Institutional Knowledge Encoded in Prompts and Pipelines
This one is newer and underappreciated. As AI products mature, the value increasingly lives in the system design - the prompting strategies, the retrieval architectures, the fallback behaviors, the evaluation frameworks - rather than in the model itself. This institutional knowledge takes months to develop and test. It encodes hard-won lessons about failure modes, edge cases, and domain-specific quirks.
A competitor who buys the same foundation model still needs to replicate this institutional knowledge. That's months of work, not days. And by the time they've replicated it, you've moved further ahead.
Anthropic's Constitutional AI methodology, the custom system prompts that enterprise companies have built for their specific workflows, the evaluation uses that catch regressions - these are institutional knowledge that creates a genuine lag advantage, even if not a permanent one.

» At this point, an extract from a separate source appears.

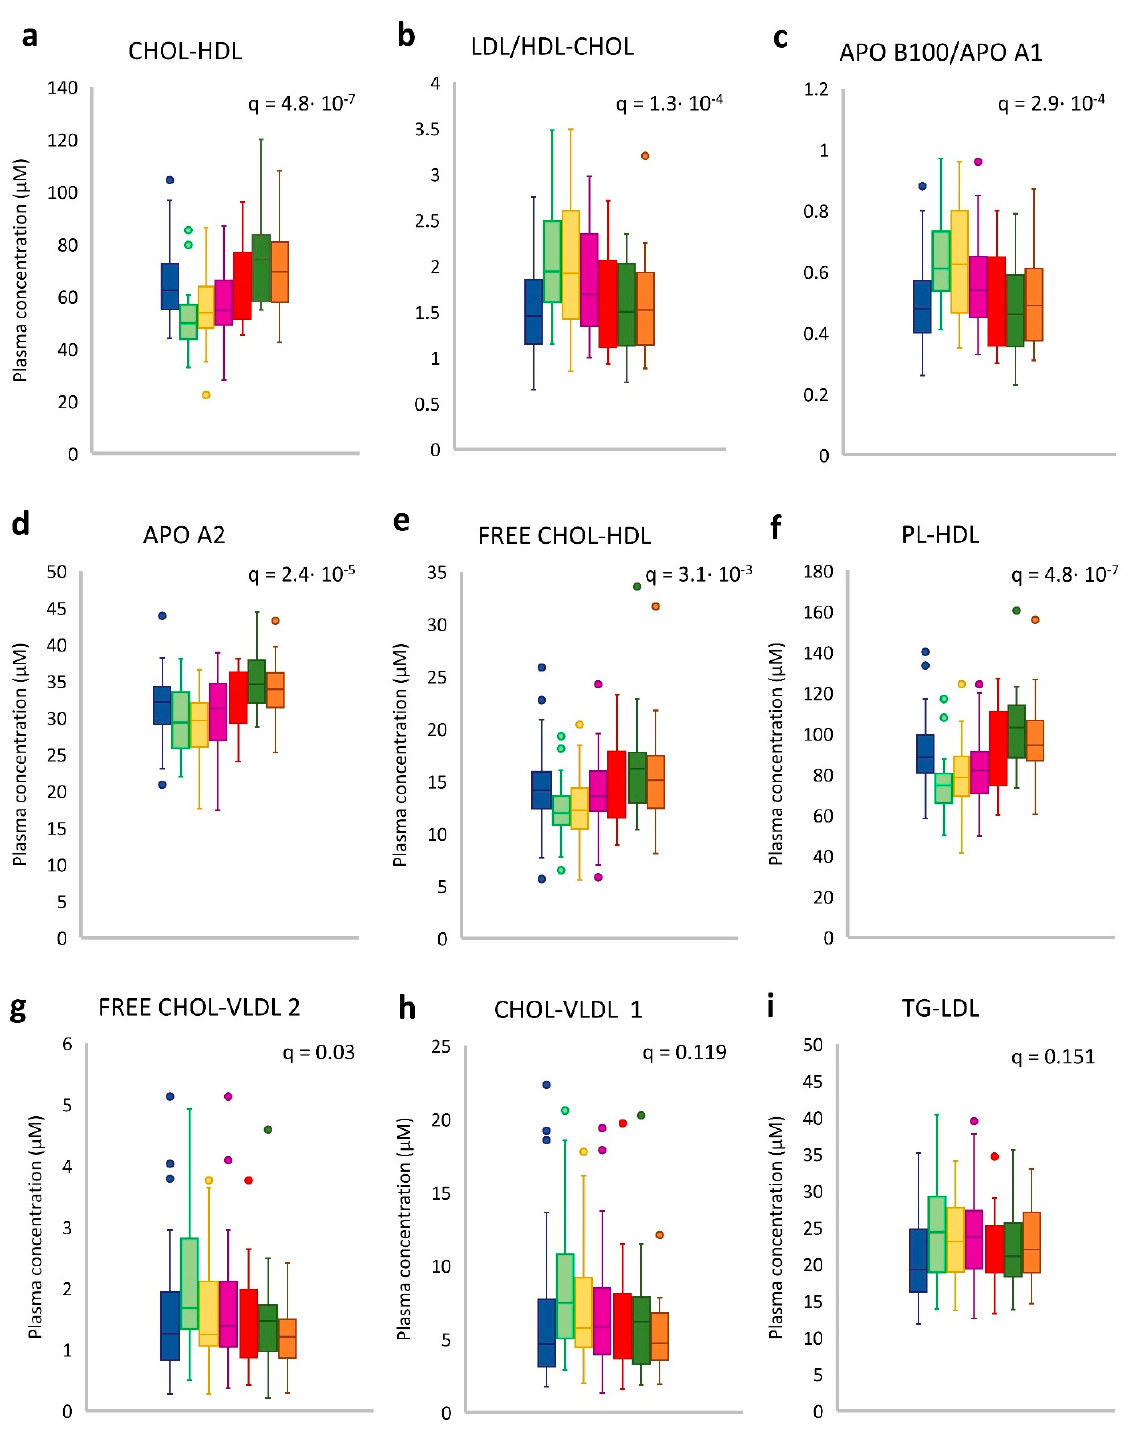
Figure 5. Time-related changes of some representative plasma lipoproteins levels over the treatments and follow-up ( n = 32). Boxes are coloured differently accordingly to the time point: the diagnosis (T1, blue), after three (T2, light green) and six months (T3, yellow) from the NACT starting, two months (T4, violet), and six (T5, red) months after the surgery, in the first-year (T6, dark green) and two-year follow-up (T7, orange). Horizontal lines indicated the median values that separated the lower 25th and the upper 75th quartile; vertical lines denote the highest and lowest whiskers; dots are observations outside the quartiles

Domain Expertise That Shapes the Product
The deepest moat of all is domain expertise that's baked into every layer of the product: the problem framing, the failure mode handling, the evaluation criteria, the user interface, the trust calibration. This is hard to explain and impossible to measure, but it shows up in reliability and user trust over time.
The clinical AI products that get used are the ones where the failure modes reflect clinical understanding - where the system knows what it doesn't know, where it defers to human judgment on specific categories of cases, where the confidence calibration matches clinical intuition. Building this requires deep domain expertise embedded in the product team, not just in the model.
A new entrant with a technically superior model but no clinical domain expertise will build a tool that clinicians don't trust, even if the accuracy numbers are better. Domain expertise is a moat because it takes years to accumulate and can't be purchased or scraped.
The Practical Implication
If you're building an AI product, ask yourself: in two years, after foundation models have improved another two generations, what still differentiates us? If your answer involves model accuracy, you have a problem. If your answer involves workflow integration, proprietary data, institutional knowledge, or domain expertise - you're building a moat.
The shift in framing is: stop thinking about AI as the product and start thinking about AI as the engine. The product is the workflow transformation. The product is the data flywheel. The product is the domain-specific reliability that users trust. The AI model is infrastructure - valuable, necessary, but not differentiated.
This reframing changes your investment priorities. Less time optimizing model performance. More time deepening workflow integration. More time building labeling pipelines that capture user feedback. More time encoding domain expertise into your evaluation framework.
These are less glamorous investments than training a new model. They're also much harder to replicate.